Ok maybe they were a bit more self righteous than they needed to be – but bugger that, why not be more self righteous than you need to be, when you’re young and at uni? And they also had a cool T-shirt – a black one with an “A” and an “R” with the picture of a kangaroo between (or was it a dog? I didn’t know then, don’t know now) This pic –is the only photographic evidence I have of me wearing it – the T-Shirt, alas, has long since disintegrated.
I got to know Basil through his connection with my boarding college. For a year or so he was going out with a friend of mine who boarded there, and so for perhaps the only time in my life I was able to go back stage after a concert. Except given they only performed at pubs, back stage pretty much meant standing out the front of the pub after the gig trying to look cool, but not to look too cool or too desperate nor too desperately trying to look cool (I failed, I was easily the least cool person ever to hang out with a band after a gig).

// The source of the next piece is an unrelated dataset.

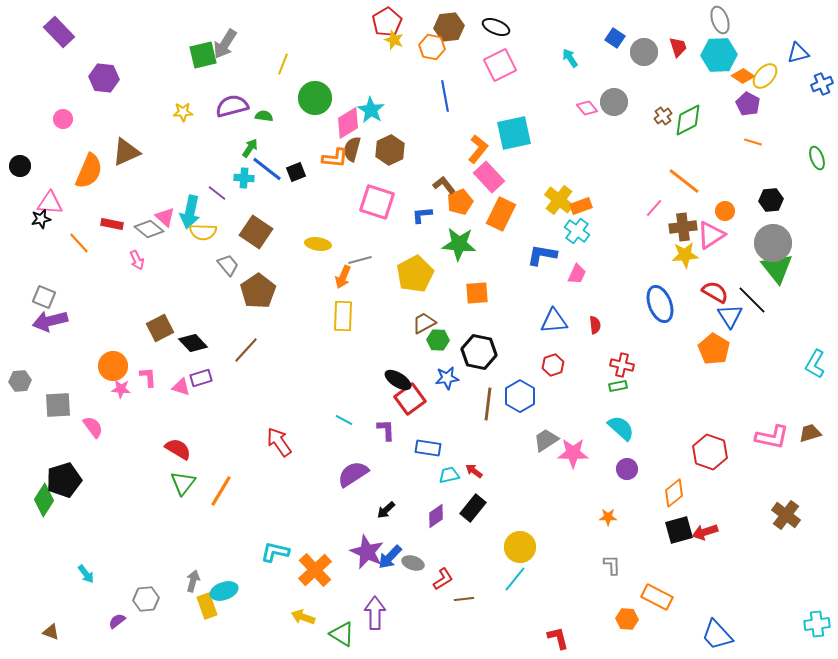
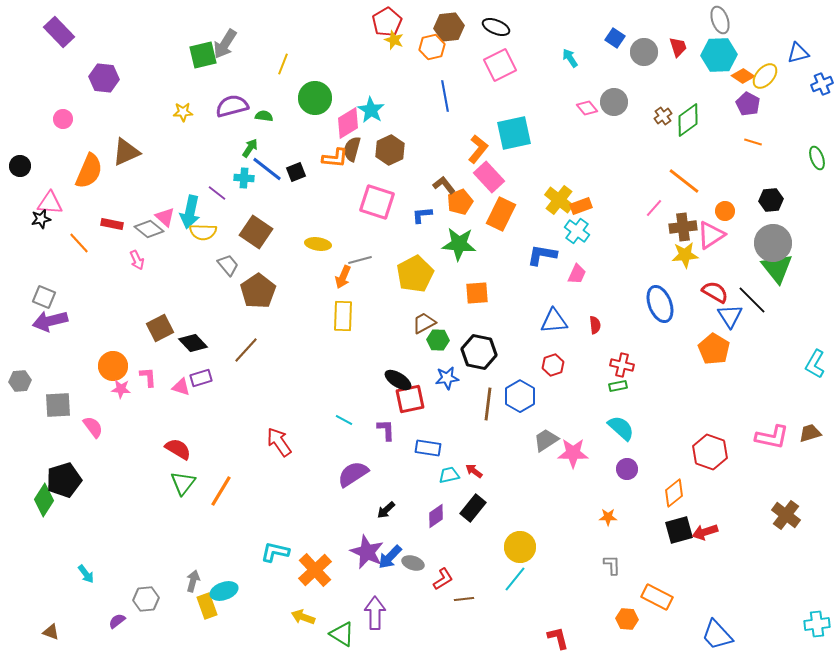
orange hexagon at (432, 47): rotated 25 degrees counterclockwise
green diamond at (688, 120): rotated 8 degrees counterclockwise
red square at (410, 399): rotated 24 degrees clockwise
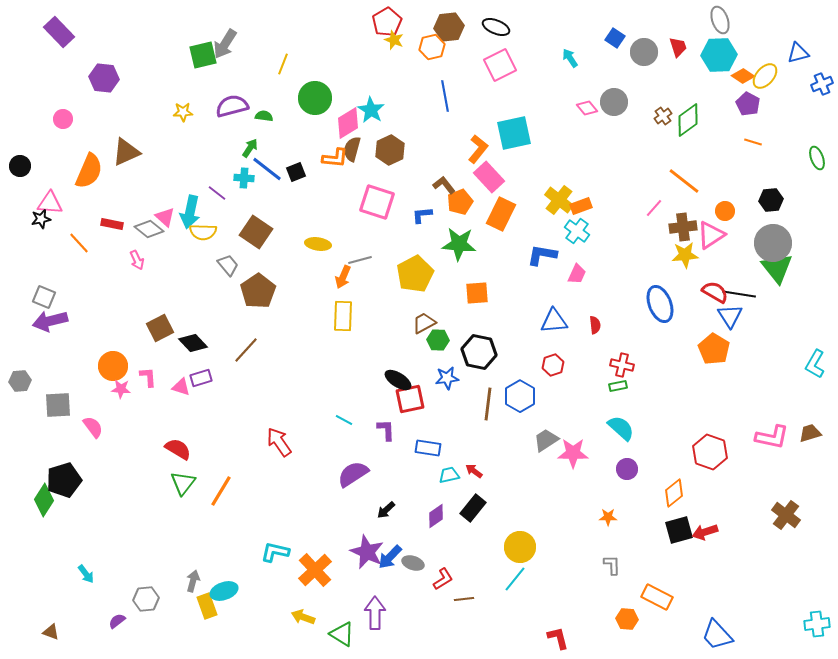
black line at (752, 300): moved 13 px left, 6 px up; rotated 36 degrees counterclockwise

The place I most saw them play was at The Crown and Anchor in Adelaide. My favourite gig was one which had me and my pretty straight laced friends mingling with the most wacked out weirdos going. One guy had dreadlocks, which wasn’t so weird; that he had a mouse crawling around in his hair however did perhaps cause one to look at him and then elbow your mates to say “check out that weirdo”. As this was the early 90s and their fans were all broke uni students and we were in the midst of a recession, they also used to do things like raffle off a meat pack – an odd thing given I’d wager more than a few of their hard-core fans were vegan (and given the smell in the place they certainly were taking a stand against deodorant).
In 1995, Aunty Raelene brought out their only album – they were pretty much splitting up and it was done more as a reminder of what they had done, than in the hope of really scoring it big (though they did send it off to Triple J accompanied with an over the top media release). The album was titled New Dork Nation in reference to George Bush Sr’s phrase about a New World Order. I don’t know if it ever got played on Triple J – no doubt the Adelaide Uni radio station gave it a few turns – and I am sad to say I never bought a copy – I think it cost $20 and I was too skint at the time to buy one. I dubbed it off a mate, and sad to say I have lost that tape. (And obviously it’s not on itunes.)
The wonder of things about the net is however that you can find the most unusual things. After they split up, Derek and Basil kept performing together, first as the Raelene Brothers, and after they moved to Alice Springs, The Super Raelene Brothers. They are still going strong, and in October are performing at “The Concert” in Alice Springs, supporting Jimmy Barnes and The Cat Empire. They have a myspace page where you can download a few of their more recent songs – “Wombo Lombo” sounds great.
Unfortunately the only existing Aunty Raelene song is “World Bank” being sung in the mid-late 90s by the Raelene Brothers – and it’s embedding has been disabled for some reason, so I can’t post it here (but click on the link – it’s a good representation of the band’s music).
If I had their CD now, would I still listen to it? Probably not; though I have occasionally found myself humming some of their songs which have come into my head for no good reason. But does that mean they weren’t worth following back then? Hell no; they were great – they captured the moment, they captured my moment at uni. And at least for a small, brief moment of time felt like I was one of a select few who were in the know of the coolest band in the world… or at least the Arts faculty of Adelaide Uni part of it.